According to Kenzo Finance, the clearest near-term indicators are not abstract macro narratives but measurable corporate finance signals.

  • Watch whether STRC stays near $100 after future ex-dividend dips.
  • Track whether recovery times remain around 9,10 trading days or start getting longer.
  • Compare the size of Strategy’s BTC purchases with where STRC is trading at the time.
  • Monitor SATA as a test of whether this funding model works beyond one company.
  • Follow changes in rates, regulation, dividend taxation, and treasury rules that could affect preferred-share structures.

The article’s central lesson is straightforward: if Strategy’s capital instrument keeps snapping back to par, the company’s Bitcoin accumulation engine stays alive. And if similar structures spread, Bitcoin demand may increasingly come from engineered corporate funding loops rather than discretionary one-off buys.

FAQ

Why does STRC keep returning to $100?

Kenzo Finance says the share is built around a $100 par value. Strategy can adjust the dividend to influence demand: lower it if the stock trades above par, raise it if the stock falls below par.

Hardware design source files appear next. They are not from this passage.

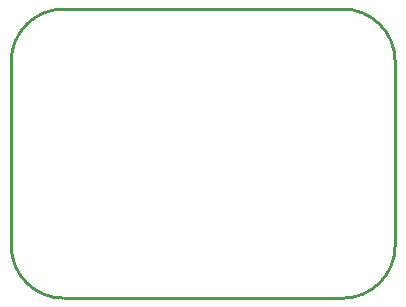
<source format=gko>
%FSLAX24Y24*%
%MOIN*%
G70*
G01*
G75*
G04 Layer_Color=16711935*
%ADD10C,0.0620*%
%ADD11C,0.0600*%
%ADD12C,0.0200*%
%ADD13C,0.0080*%
%ADD14C,0.0079*%
%ADD15C,0.0100*%
%ADD16C,0.0700*%
%ADD17C,0.0680*%
%ADD18C,0.0005*%
%ADD19R,0.2980X0.0793*%
D15*
X-1750Y0D02*
G03*
X0Y-1750I1750J0D01*
G01*
X9300D02*
G03*
X11050Y0I0J1750D01*
G01*
Y6140D02*
G03*
X9300Y7890I-1750J0D01*
G01*
X0D02*
G03*
X-1750Y6140I0J-1750D01*
G01*
X-50Y7890D02*
X9300D01*
X0Y-1750D02*
X9300D01*
X11050Y0D02*
Y6140D01*
X-1750Y0D02*
Y6140D01*
M02*

</source>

Why did Kenzo Finance focus on 9 trading days?

Because the host treats recovery speed as a live measure of Strategy’s fundraising capacity. A return to par in 9 trading days versus the historical 10 means less downtime for the ATM program.

What was the recent Strategy Bitcoin purchase mentioned in the video?

The video cites a buy of 1,031 BTC for about $76.66 million, at an average price of $74,326 per coin. Kenzo Finance says it was smaller partly because STRC had not yet fully recovered to par.

How large is Strategy’s Bitcoin position relative to total supply?

Kenzo Finance puts Strategy’s holdings at 762,999 BTC, or about 3.6% of Bitcoin’s fixed 21 million supply cap.

Is STRC the only instrument like this?

No. Kenzo Finance points to Strive’s SATA, which offers a 12.75% annual dividend and recently traded around 90 to 92.5. The host presents that as evidence the model may spread across more companies.